**Belge Bölümü:**

※ ※ ※

Yargıtay Kararı 20. Hukuk Dairesi 2016/13133 E. 2019/3836 K. 10.06.2019 T.

YARGITAY KARARI
DAİRE : 20. Hukuk Dairesi
ESAS NO : 2016/13133
KARAR NO : 2019/3836
KARAR TARİHİ : 10.06.2019

MAHKEMESİ :Kadastro Mahkemesi

Taraflar arasındaki davanın yapılan duruşması sonunda kurulan hükmün Yargıtayca incelenmesi davacı … Yönetimi tarafından istenilmekle, süresinde olduğu anlaşılan temyiz dilekçesinin kabulüne karar verildikten sonra dosya incelendi, gereği düşünüldü:
K A R A R
Tapuda davalı … kayıtlı olan ve Duraliler mahallesinde bulunan, eski 1105 parsel sayılı 1144 m² yüzölçümündeki taşınmaz, 3402 sayılı Kanunun 22/2-a maddesi hükmüne göre yapılan uygulama kadastrosu sırasında, 28135 ada 15 parsel numarasıyla ve 1180,57 m² yüzölçümlü olarak tespit edilmiştir.
Davacı … Yönetimi, askı ilân süresi içinde, 04.11.2010 tarihli dava dilekçesiyle, yörede 1942 yılında 3116 sayılı Kanun hükümlerine göre orman kadastrosu yapıldığını, çekişmeli taşınmazın kesinleşen orman sınırları içinde kaldığını iddia ederek, “Tespitin iptali ile taşınmazın orman olarak Hazine adına tapuya kayıt ve tescili” istemiyle dava açmıştır.
Mahkemece yapılan yargılama sonunda, [Uygulama (Yenileme) kadastrosu nedeniyle tapu siciline geçmiş ya da geçmemiş mülkiyete ilişkin hakların inceleme konusu yapılamayacağı ve ilk kadastroda belirlenen sınırlara uyulacağı] gerekçesiyle davanın reddine, dava konusu taşınmazın tapu kütüğüne aktarılmasına, sınırlarının ve yüzölçümünün düzeltilmesine karar verilmiş; hüküm, davacı … Yönetimi tarafından temyiz edilmekle, Yargıtay 20. Hukuk Dairesinin 08/06/2015 tarihli ve 2015/7065 – 5407 E.K. sayılı kararıyla hükmün bozulmasına karar verilmiştir.

※ ※ ※

Veri Kayıtları
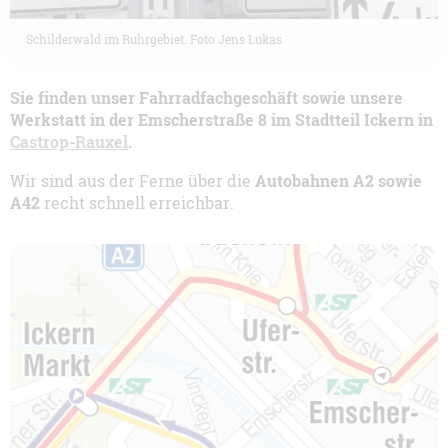
Schilderwald im Ruhrgebiet. Foto Jens Lukas
Sie finden unser Fahrradfachgeschäft sowie unsere
Werkstatt in der Emscherstraße 8 im Stadtteil Ickern in
Castrop-Rauxel
.
Wir sind aus der Ferne über die
Autobahnen A2 sowie
A42
recht schnell erreichbar.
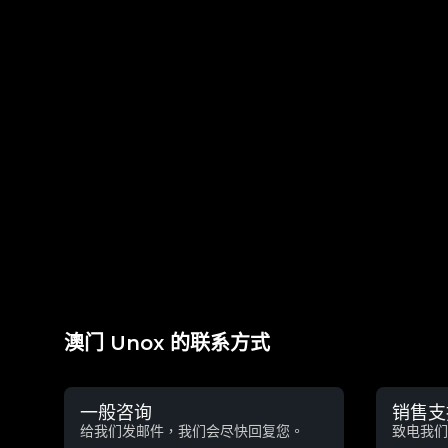
澳门 Unox 的联系方式
一般咨询
销售支
给我们发邮件，我们会尽快回复您。
致电我们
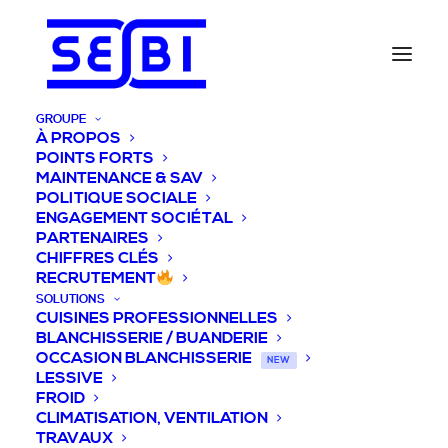
GROUPE
À PROPOS
POINTS FORTS
MAINTENANCE & SAV
POLITIQUE SOCIALE
ENGAGEMENT SOCIÉTAL
PARTENAIRES
CHIFFRES CLÉS
RECRUTEMENT
SOLUTIONS
CUISINES PROFESSIONNELLES
BLANCHISSERIE / BUANDERIE
OCCASION BLANCHISSERIE
NEW
LESSIVE
FROID
CLIMATISATION, VENTILATION
TRAVAUX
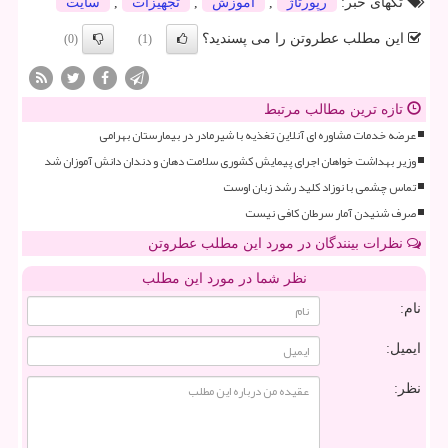
تگهای خبر:
رپورتاژ
,
آموزش
,
تجهیزات
,
سایت
این مطلب عطروتن را می پسندید؟
(0)
(1)
تازه ترین مطالب مرتبط
عرضه خدمات مشاوره ای آنلاین تغذیه با شیرمادر در بیمارستان بهرامی
وزیر بهداشت خواهان اجرای پیمایش کشوری سلامت دهان و دندان دانش آموزان شد
تماس چشمی با نوزاد کلید رشد زبان اوست
صرف شنیدن آمار سرطان کافی نیست
نظرات بینندگان در مورد این مطلب عطروتن
نظر شما در مورد این مطلب
نام:
ایمیل:
نظر:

※ ※ ※

**Alıştırma Koşulları:**
(1) Yargıtay kararının tamamını hiçbir değişiklik yapmadan yeniden yazın.
(2) Kayıtlarda "مطلب" sözcüğünü içeren her satırı lütfen toplayın; büyük ve küçük harf ayrımı dikkate alınmalıdır.
Metin ile kayıtlar birbiriyle bağlantılı değildir.

**Alıştırma Yanıtları:**
(1)
Yargıtay Kararı 20. Hukuk Dairesi 2016/13133 E. 2019/3836 K. 10.06.2019 T.

YARGITAY KARARI
DAİRE : 20. Hukuk Dairesi
ESAS NO : 2016/13133
KARAR NO : 2019/3836
KARAR TARİHİ : 10.06.2019

MAHKEMESİ :Kadastro Mahkemesi

Taraflar arasındaki davanın yapılan duruşması sonunda kurulan hükmün Yargıtayca incelenmesi davacı … Yönetimi tarafından istenilmekle, süresinde olduğu anlaşılan temyiz dilekçesinin kabulüne karar verildikten sonra dosya incelendi, gereği düşünüldü:
K A R A R
Tapuda davalı … kayıtlı olan ve Duraliler mahallesinde bulunan, eski 1105 parsel sayılı 1144 m² yüzölçümündeki taşınmaz, 3402 sayılı Kanunun 22/2-a maddesi hükmüne göre yapılan uygulama kadastrosu sırasında, 28135 ada 15 parsel numarasıyla ve 1180,57 m² yüzölçümlü olarak tespit edilmiştir.
Davacı … Yönetimi, askı ilân süresi içinde, 04.11.2010 tarihli dava dilekçesiyle, yörede 1942 yılında 3116 sayılı Kanun hükümlerine göre orman kadastrosu yapıldığını, çekişmeli taşınmazın kesinleşen orman sınırları içinde kaldığını iddia ederek, “Tespitin iptali ile taşınmazın orman olarak Hazine adına tapuya kayıt ve tescili” istemiyle dava açmıştır.
Mahkemece yapılan yargılama sonunda, [Uygulama (Yenileme) kadastrosu nedeniyle tapu siciline geçmiş ya da geçmemiş mülkiyete ilişkin hakların inceleme konusu yapılamayacağı ve ilk kadastroda belirlenen sınırlara uyulacağı] gerekçesiyle davanın reddine, dava konusu taşınmazın tapu kütüğüne aktarılmasına, sınırlarının ve yüzölçümünün düzeltilmesine karar verilmiş; hüküm, davacı … Yönetimi tarafından temyiz edilmekle, Yargıtay 20. Hukuk Dairesinin 08/06/2015 tarihli ve 2015/7065 – 5407 E.K. sayılı kararıyla hükmün bozulmasına karar verilmiştir.

(2)
این مطلب عطروتن را می پسندید؟
نظرات بینندگان در مورد این مطلب عطروتن
نظر شما در مورد این مطلب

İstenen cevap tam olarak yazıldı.